A faithful copy of the whole listing is required.

▸ **Excerpted data**
________________________________________

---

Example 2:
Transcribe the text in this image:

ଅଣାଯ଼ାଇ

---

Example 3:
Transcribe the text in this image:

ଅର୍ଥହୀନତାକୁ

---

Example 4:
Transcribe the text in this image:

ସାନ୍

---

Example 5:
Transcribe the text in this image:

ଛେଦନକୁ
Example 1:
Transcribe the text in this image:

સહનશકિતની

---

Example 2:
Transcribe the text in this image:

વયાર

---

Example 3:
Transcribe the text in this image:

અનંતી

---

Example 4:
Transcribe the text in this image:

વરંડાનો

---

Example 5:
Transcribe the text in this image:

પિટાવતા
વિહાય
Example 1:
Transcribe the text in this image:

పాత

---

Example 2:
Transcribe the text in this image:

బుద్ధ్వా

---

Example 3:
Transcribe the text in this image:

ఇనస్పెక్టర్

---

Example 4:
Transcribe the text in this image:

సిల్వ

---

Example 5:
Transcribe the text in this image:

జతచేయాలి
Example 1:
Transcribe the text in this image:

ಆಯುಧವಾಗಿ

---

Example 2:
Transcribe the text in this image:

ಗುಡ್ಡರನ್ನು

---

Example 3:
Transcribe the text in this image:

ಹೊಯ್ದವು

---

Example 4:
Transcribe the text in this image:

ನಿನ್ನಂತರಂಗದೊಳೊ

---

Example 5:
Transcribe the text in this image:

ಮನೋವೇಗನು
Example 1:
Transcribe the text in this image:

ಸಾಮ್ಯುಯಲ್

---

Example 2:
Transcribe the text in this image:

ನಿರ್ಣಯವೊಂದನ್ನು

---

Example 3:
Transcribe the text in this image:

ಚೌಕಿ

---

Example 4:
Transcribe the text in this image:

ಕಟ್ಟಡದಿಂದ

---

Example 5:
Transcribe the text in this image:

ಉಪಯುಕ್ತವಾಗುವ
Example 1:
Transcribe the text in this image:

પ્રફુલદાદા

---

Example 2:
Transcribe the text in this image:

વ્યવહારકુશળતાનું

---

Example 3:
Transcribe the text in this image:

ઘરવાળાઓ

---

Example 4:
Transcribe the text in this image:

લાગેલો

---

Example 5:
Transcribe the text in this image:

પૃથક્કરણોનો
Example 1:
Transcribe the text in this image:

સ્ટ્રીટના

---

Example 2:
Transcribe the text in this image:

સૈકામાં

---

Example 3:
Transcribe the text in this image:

________________________________________

▸ **Answer section**
---

Example 2:
Transcribe the text in this image:

ଅଣାଯ଼ାଇ

---

Example 3:
Transcribe the text in this image:

ଅର୍ଥହୀନତାକୁ

---

Example 4:
Transcribe the text in this image:

ସାନ୍

---

Example 5:
Transcribe the text in this image:

ଛେଦନକୁ
Example 1:
Transcribe the text in this image:

સહનશકિતની

---

Example 2:
Transcribe the text in this image:

વયાર

---

Example 3:
Transcribe the text in this image:

અનંતી

---

Example 4:
Transcribe the text in this image:

વરંડાનો

---

Example 5:
Transcribe the text in this image:

પિટાવતા
વિહાય
Example 1:
Transcribe the text in this image:

పాత

---

Example 2:
Transcribe the text in this image:

బుద్ధ్వా

---

Example 3:
Transcribe the text in this image:

ఇనస్పెక్టర్

---

Example 4:
Transcribe the text in this image:

సిల్వ

---

Example 5:
Transcribe the text in this image:

జతచేయాలి
Example 1:
Transcribe the text in this image:

ಆಯುಧವಾಗಿ

---

Example 2:
Transcribe the text in this image:

ಗುಡ್ಡರನ್ನು

---

Example 3:
Transcribe the text in this image:

ಹೊಯ್ದವು

---

Example 4:
Transcribe the text in this image:

ನಿನ್ನಂತರಂಗದೊಳೊ

---

Example 5:
Transcribe the text in this image:

ಮನೋವೇಗನು
Example 1:
Transcribe the text in this image:

ಸಾಮ್ಯುಯಲ್

---

Example 2:
Transcribe the text in this image:

ನಿರ್ಣಯವೊಂದನ್ನು

---

Example 3:
Transcribe the text in this image:

ಚೌಕಿ

---

Example 4:
Transcribe the text in this image:

ಕಟ್ಟಡದಿಂದ

---

Example 5:
Transcribe the text in this image:

ಉಪಯುಕ್ತವಾಗುವ
Example 1:
Transcribe the text in this image:

પ્રફુલદાદા

---

Example 2:
Transcribe the text in this image:

વ્યવહારકુશળતાનું

---

Example 3:
Transcribe the text in this image:

ઘરવાળાઓ

---

Example 4:
Transcribe the text in this image:

લાગેલો

---

Example 5:
Transcribe the text in this image:

પૃથક્કરણોનો
Example 1:
Transcribe the text in this image:

સ્ટ્રીટના

---

Example 2:
Transcribe the text in this image:

સૈકામાં

---

Example 3:
Transcribe the text in this image:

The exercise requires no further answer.